Alice Springs
Als einzige grössere Stadt praktisch in der Mitte von Australien, ist sie mindestens 1'500 km von anderen Grossstädten entfernt. Sie entstand 1872 als Telegrafenstation und ist heute die wichtigste Versorgungsstation des Outbacks. Für uns heisst es hier wieder Vorräte auffüllen.
Es gibt aber auch einiges zu sehen. So haben wir den sehr tollen Desert Park besucht, der die (auch blühende) Vegetation ....

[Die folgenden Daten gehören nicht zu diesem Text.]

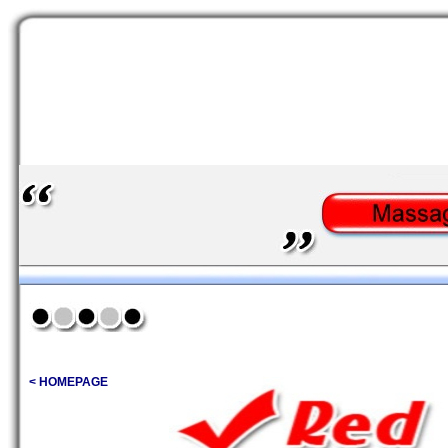
< HOMEPAGE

.... aber auch die Tiere des Outbacks zeigt.
Dieser Emu kam gleich zu Hansruedi angerannt, da in das rote Shirt angelockt hat. In der Natur ziehen rote Beeren diese Tiere magisch an!
Oder dieser Black-Breasted Buzzard (Schwarzbrustmilan) der ein Emu Ei mit einem Kieselstein aufschlägt. Er nimmt den Stein in seinen Schnabel und wirft ihn dann auf das Ei. Very clever!

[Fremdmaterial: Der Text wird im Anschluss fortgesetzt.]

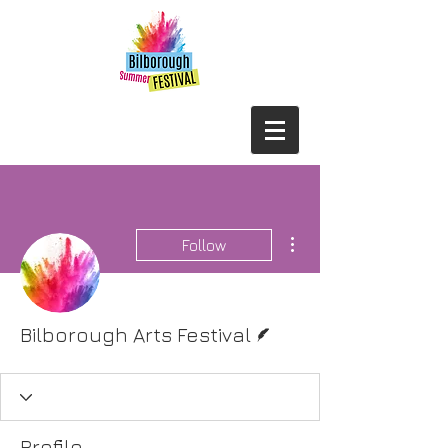
More actions
Follow
Writer
Bilborough Arts Festival
Profile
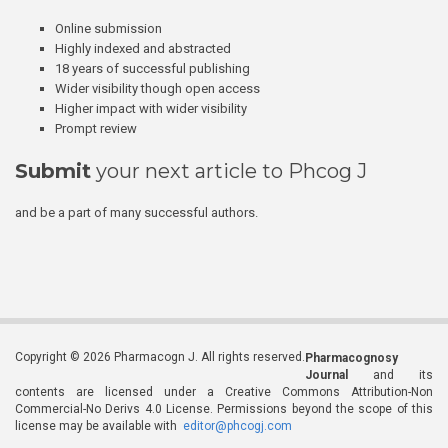
Online submission
Highly indexed and abstracted
18 years of successful publishing
Wider visibility though open access
Higher impact with wider visibility
Prompt review
Submit
your next article to Phcog J
and be a part of many successful authors.
Copyright © 2026 Pharmacogn J. All rights reserved.
Pharmacognosy
Journal
and its
contents are licensed under a Creative Commons Attribution-Non
Commercial-No Derivs 4.0 License. Permissions beyond the scope of this
license may be available with
editor@phcogj.com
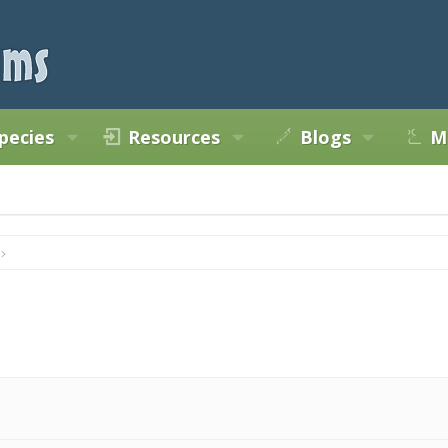
pecies
Resources
Blogs
M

Sehr spannend ist auch das Nachttierhaus, wo Tag und Nacht verkehrt simuliert wird, so dass man die nachtaktiven Tiere auf Beutefang im Dämmerlicht sehen kann. Und hier haben wir auch einen Thorny Devil bewundert, den wir leider bis jetzt nur am Strassenrand "huschhusch" gesehen haben.
Wir hatten das Glück, dass zeitgleich mit unserem Aufenthalt in Alice ein Aborigenes Lichterfestival stattfand. Sehr schön anzuschauen und endlich mal ein kleiner Kontakt mit den Ureinwohnern.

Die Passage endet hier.